The service being down has prompted me to finally post there as a backup site going forward, and, as time permits, back four years to May 2, 2010.

This actually also addresses another issue I’ve thought about, which I may have mentioned here: what happens to the blog when I die? Assuming – big assumption – that WordPress will continue to provide a free blog service AND that they don’t start deleting blogs that have become defunct, then the backup site will be my blog beyond the grave. Or something like that.
***
Sad that Cory Monteith, 31, of the TV show Glee died from an overdose of heroin and alcohol. His character Finn Hudson will have to die as well, but will it be in some noble fashion, when the show starts shooting later this month? Or will they let Finn’s death be an object lesson to the fans?

Author: Roger

I'm a librarian. i hear music, even when it's not being played. I used to work at a comic book store, and it still informs my life. I won once on JEOPARDY! - ditto.

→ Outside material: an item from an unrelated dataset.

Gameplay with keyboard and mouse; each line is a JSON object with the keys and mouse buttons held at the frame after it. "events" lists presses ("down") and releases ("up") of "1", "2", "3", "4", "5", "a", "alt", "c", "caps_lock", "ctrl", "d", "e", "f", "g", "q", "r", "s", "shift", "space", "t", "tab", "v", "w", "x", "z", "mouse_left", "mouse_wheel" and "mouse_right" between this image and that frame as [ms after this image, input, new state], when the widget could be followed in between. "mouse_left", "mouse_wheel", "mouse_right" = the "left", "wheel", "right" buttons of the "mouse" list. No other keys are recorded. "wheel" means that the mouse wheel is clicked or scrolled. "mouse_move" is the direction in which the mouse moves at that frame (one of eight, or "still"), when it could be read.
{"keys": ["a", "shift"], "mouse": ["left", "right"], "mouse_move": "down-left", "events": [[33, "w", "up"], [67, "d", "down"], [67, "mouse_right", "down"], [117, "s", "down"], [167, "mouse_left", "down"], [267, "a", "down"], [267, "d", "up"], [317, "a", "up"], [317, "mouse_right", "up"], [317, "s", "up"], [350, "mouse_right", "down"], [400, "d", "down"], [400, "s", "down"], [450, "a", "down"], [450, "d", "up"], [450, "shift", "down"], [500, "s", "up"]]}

10 thoughts on “Blog site down; I’m so annoyed”

  1. Cory Monteith’s death is awful. I hate seeing young lives lost this way, and despite my trending-negative impression of GLEE (I can’t stand the show, actually), the level of talent involved in the production is really pretty special.

    How will they handle his death? I wonder that myself…I’m not sure what the best way to go is. GLEE doesn’t really do subtle all that well, and this is tough no matter what. They can’t just do a one-episode “He’s dead!” and then not much mention it again, but they probably don’t want it to cast a pall over the entire season…but it likely will. I have a feeling that the season will be like that year of “8 Simple Rules” that had to go on without John Ritter. That show never had a prayer of recovering, but GLEE might make it because of its more ensemble nature. This is going to be a big creative challenge, though, and I don’t think very highly of that show’s creative team. We’ll see.

  2. I’d always assumed that your site was independently hosted rather than through wordpress.com. In any event, try the WordPress Database Backup plugin which will automatically backup your database in case of disaster.

  3. Unless you print out the blog, or someone decides it’s of historical importance and prints it out for you, then it dies with you after you stop paying the bills to the IP. If your blog is in The Cloud, the blog dies when that part of The Cloud dies.

    If you back up your blog on the latest computational device, then the blog dies when that device is outmoded. Lately The Wife has been making money by recovering documents from obsolete 20 year old machines. It’s tricky and not too many people know how to do it. She expects to get a lot more jobs like that as time goes on.

    Yeah, all this work we do blogging, it’s not exactly a bid for immortality.

  4. well, SP, the backup, which I figured out how to do from Blogger to WP, but not WP to WP, seems to be in process of working – I’ll know within 24 hours whether it actually takes! thanks for the suggestion!

  5. I wasn’t seeking immortality, but I was hoping the Daughter could read it. I used to get a week’s worth on PDF e-mailed to me, but it got discontinued.

  6. I was just thinking about this topic! I’d like Peanut to be able to be able to read about herself in the future and know I won’t be able to keep up the self-hosting package forever.

  7. Gmail has been unavailable on several occasions. On February 24, 2009, the Gmail service was offline for 2 hours and 30 minutes, preventing millions of users from accessing their accounts. People who rely entirely on Gmail for business purposes complained about these outages.

  8. I have a backup site at wordpress.com; however, there’s no way on God’s green earth I can move 13,000 posts in WP’s format plus about 8,000 static pages and more than 3,000 graphics, unless I retire next week and live into my 90s.

    What I need to do, I think, is to talk some more people into signing up with my particular host using my referral link; already there are enough kickbacks to pay just under half my annual hosting bill.